_Exercise objective_
Please work out how many lines in the material contain "down" and give only that figure.

_Data shown_
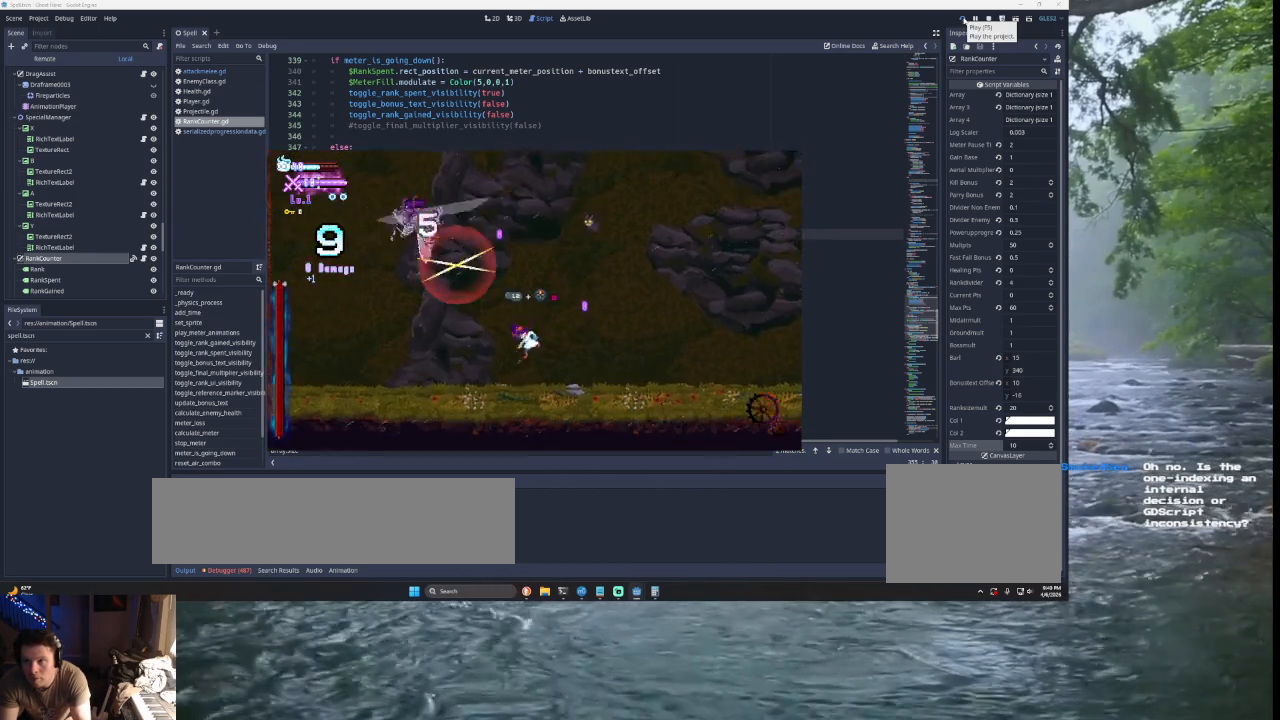
{"buttons": [], "left_stick": "right", "right_stick": "center", "events": [[433, "left_stick", "right"]]}
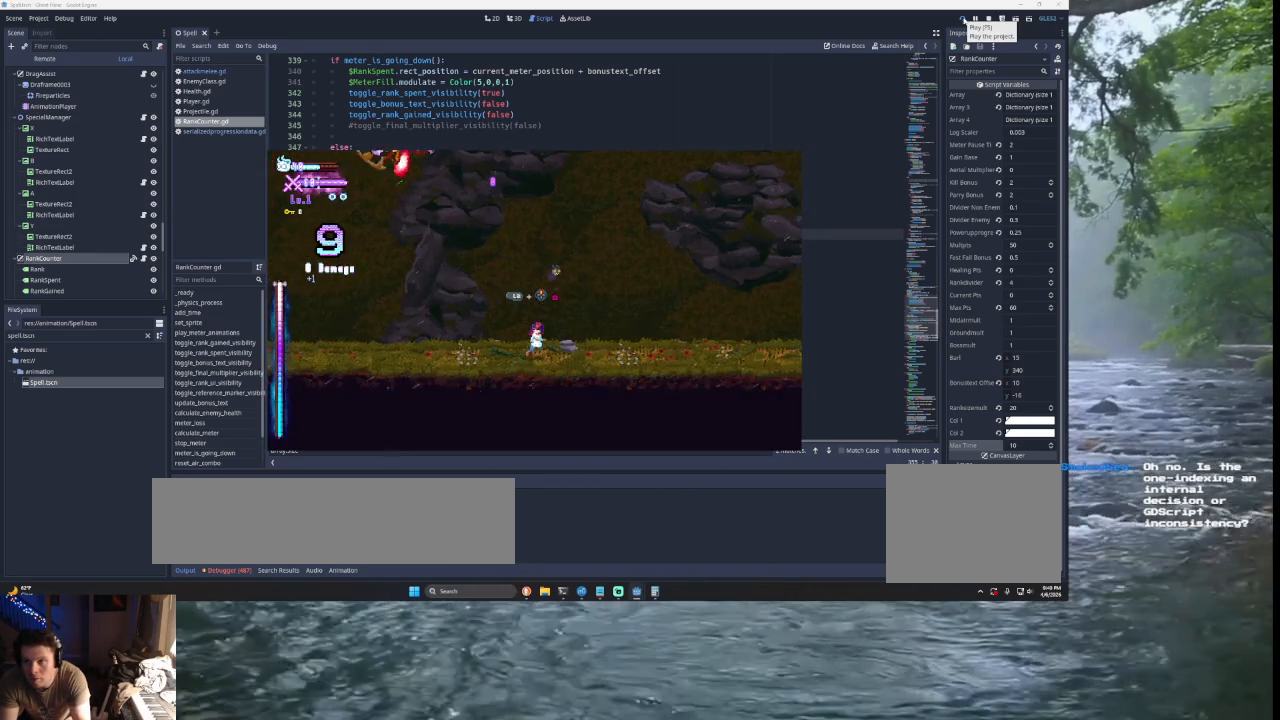
{"buttons": ["TRIANGLE"], "left_stick": "right", "right_stick": "center", "events": [[467, "TRIANGLE", "down"]]}
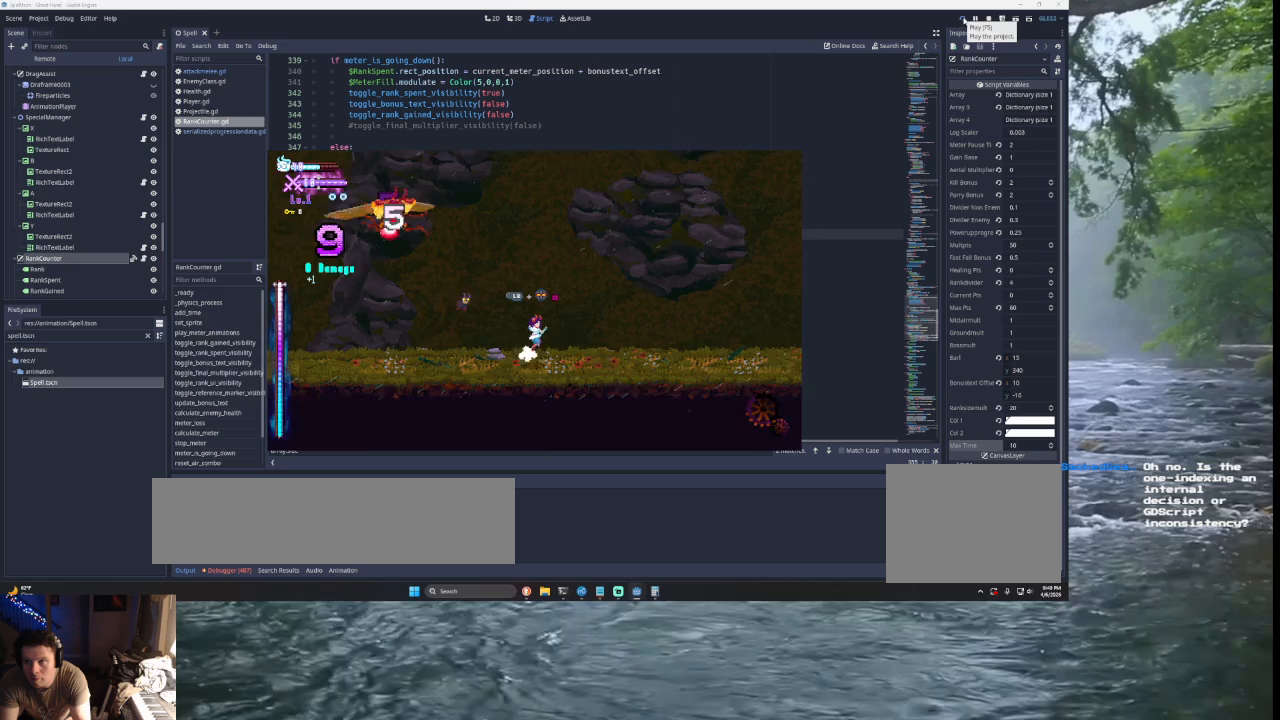
{"buttons": [], "left_stick": "left", "right_stick": "center", "events": [[500, "TRIANGLE", "up"], [500, "left_stick", "left"]]}
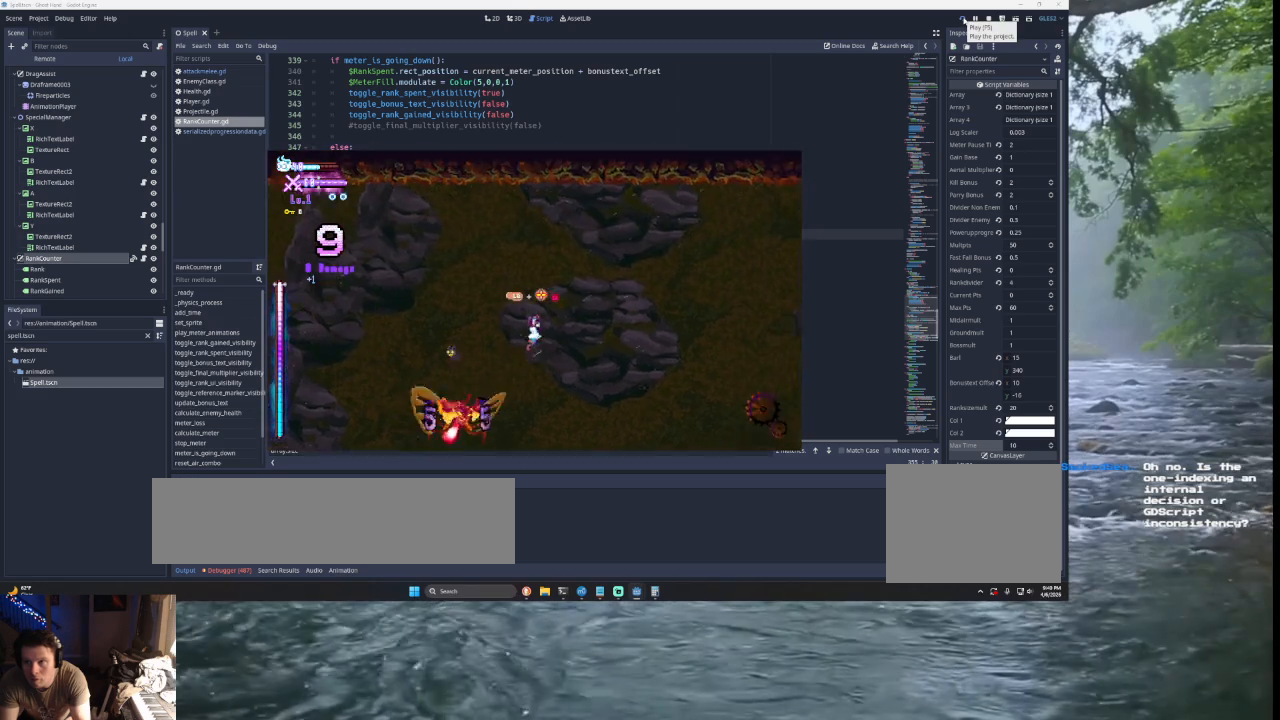
{"buttons": [], "left_stick": "right", "right_stick": "center", "events": [[67, "right_stick", "down"], [133, "left_stick", "center"], [200, "right_stick", "center"], [300, "left_stick", "right"]]}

_Answer for the task_
2